§ **YOUR OBJECTIVE**:
Look through the entries below and extract exactly the lines from the one containing "line: (272, 46) -> (154, 70), moved" through the one containing "line: (758, 394)", ends included.
___ DATA TO USE
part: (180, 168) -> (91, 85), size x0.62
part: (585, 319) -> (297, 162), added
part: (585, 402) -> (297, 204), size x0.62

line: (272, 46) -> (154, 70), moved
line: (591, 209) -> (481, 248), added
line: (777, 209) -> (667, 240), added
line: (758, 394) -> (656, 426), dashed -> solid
______
___ DATA TO USE
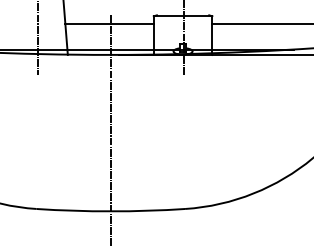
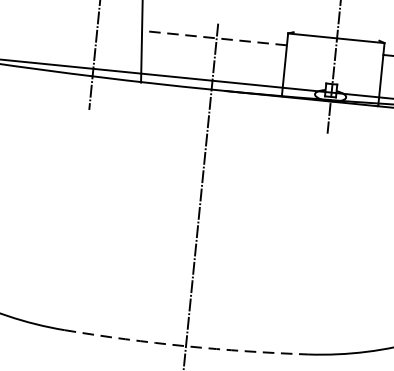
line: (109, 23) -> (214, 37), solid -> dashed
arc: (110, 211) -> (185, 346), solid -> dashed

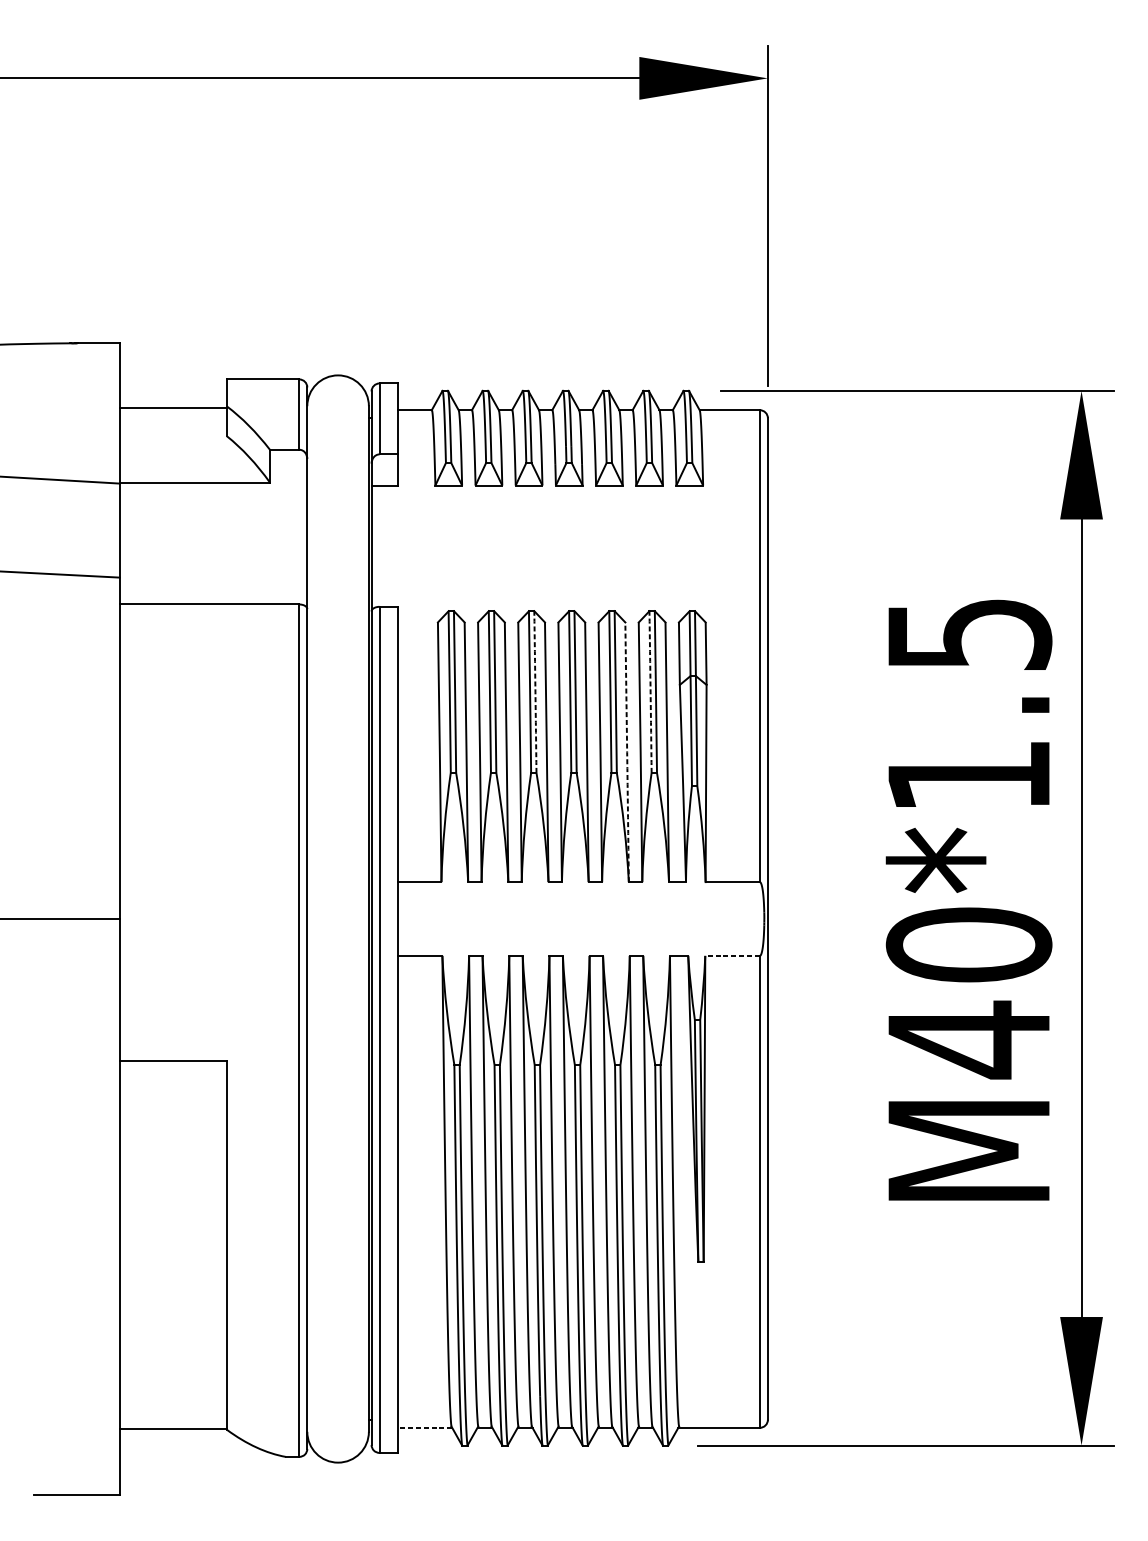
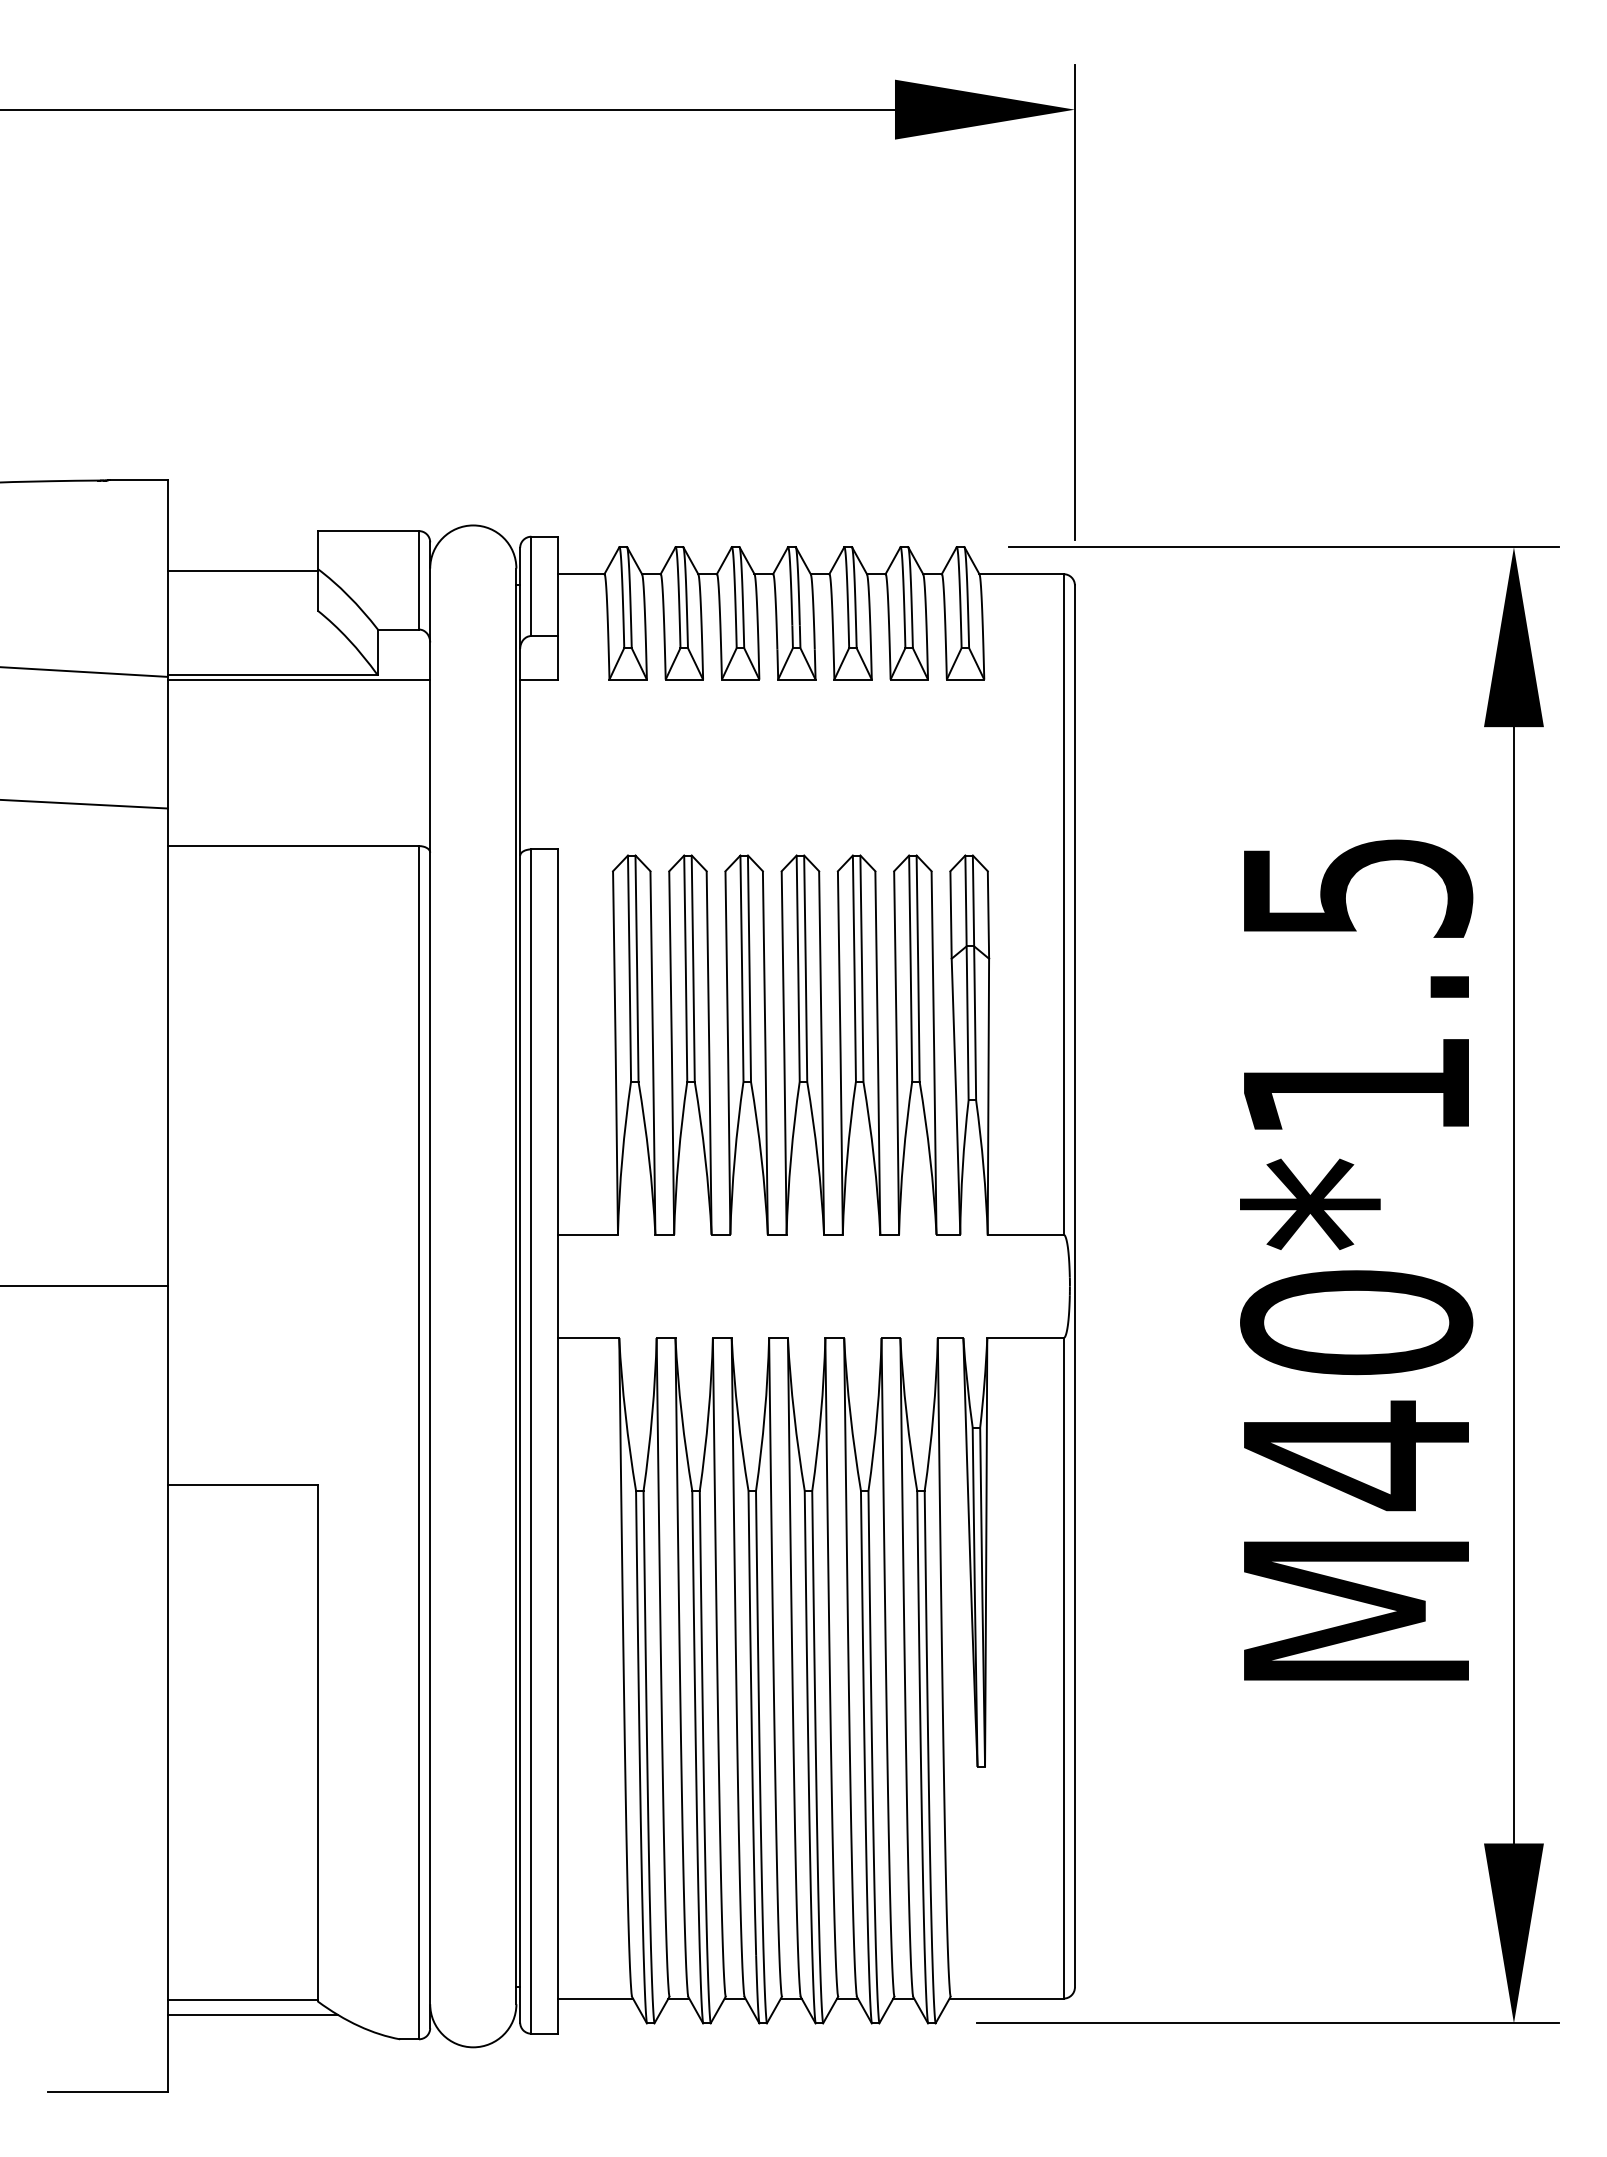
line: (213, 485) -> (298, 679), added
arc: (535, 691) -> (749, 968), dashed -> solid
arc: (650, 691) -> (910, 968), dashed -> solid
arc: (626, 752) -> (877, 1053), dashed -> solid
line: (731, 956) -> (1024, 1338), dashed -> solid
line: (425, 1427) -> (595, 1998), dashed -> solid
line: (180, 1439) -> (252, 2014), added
______
___ DATA TO USE
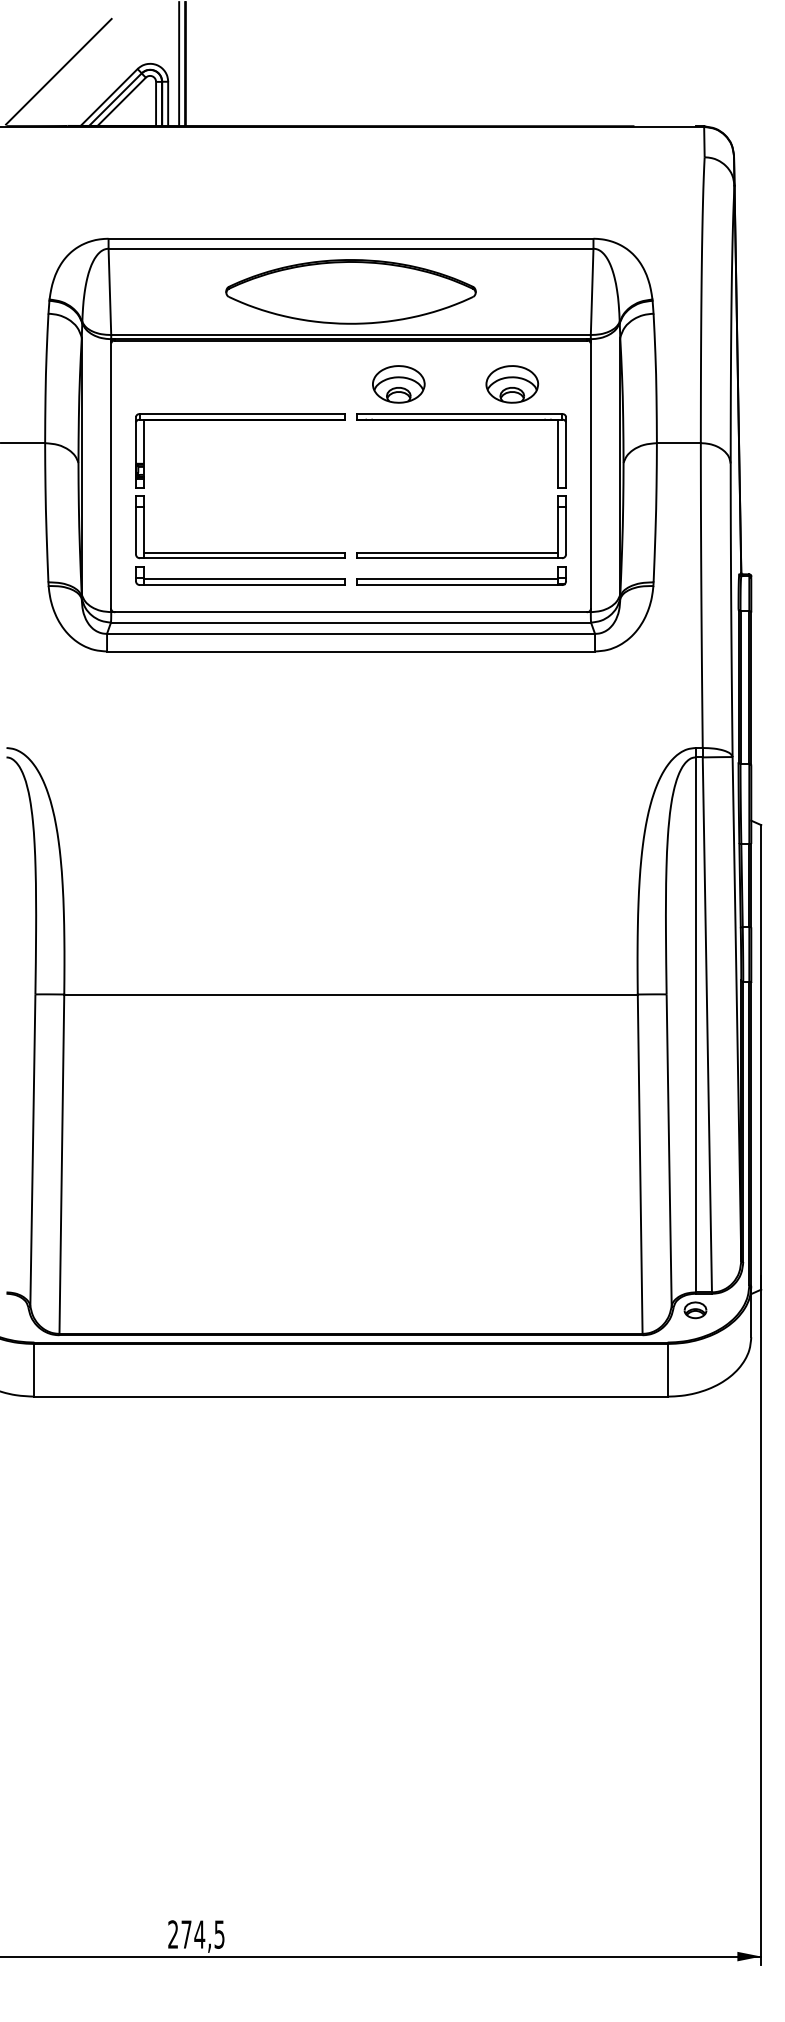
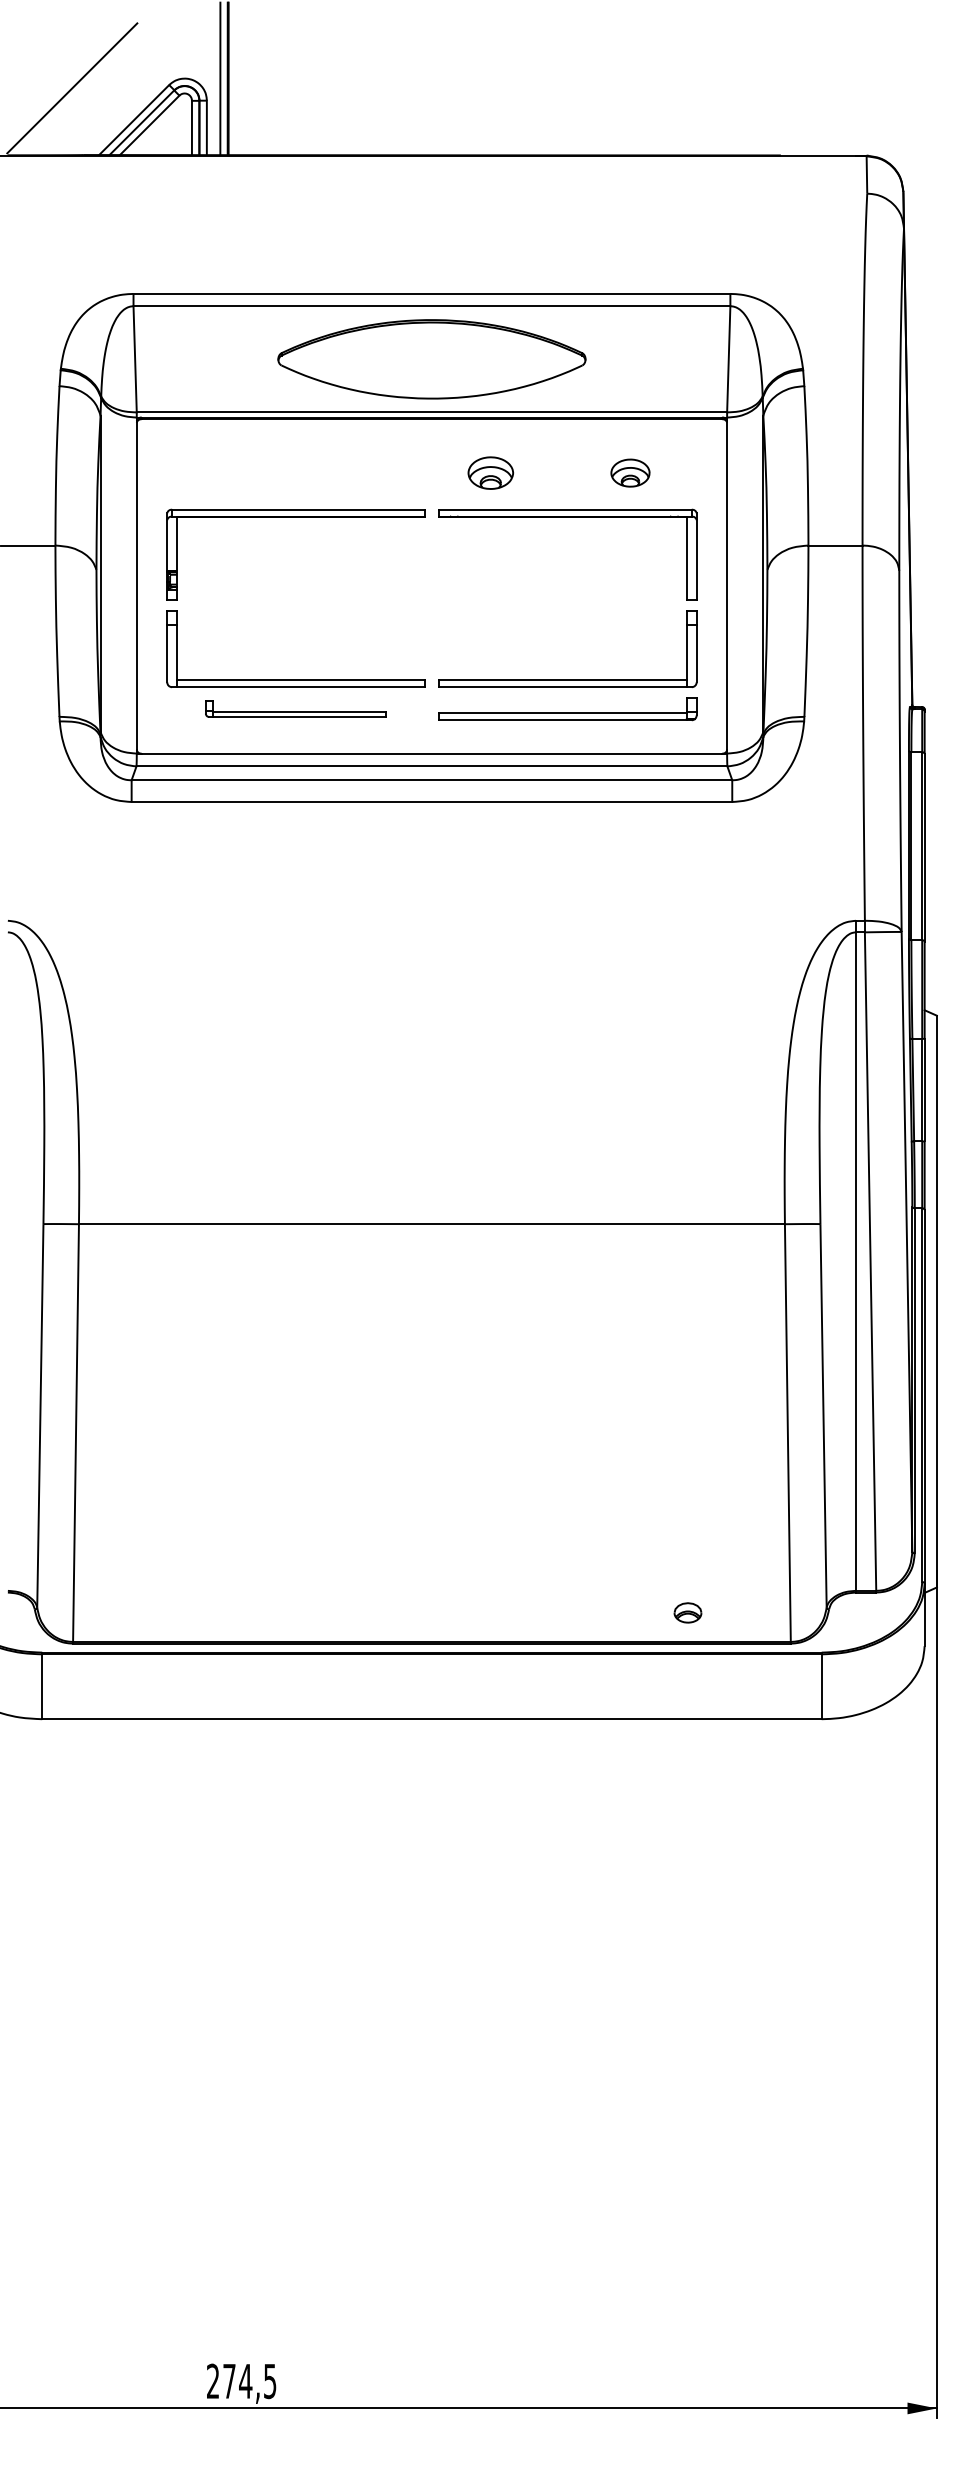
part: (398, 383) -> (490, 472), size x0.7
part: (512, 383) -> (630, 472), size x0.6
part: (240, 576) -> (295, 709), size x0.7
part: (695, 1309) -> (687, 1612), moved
______
§ **SOLUTION TO THE EXERCISE**:
line: (272, 46) -> (154, 70), moved
line: (591, 209) -> (481, 248), added
line: (777, 209) -> (667, 240), added
line: (758, 394) -> (656, 426), dashed -> solid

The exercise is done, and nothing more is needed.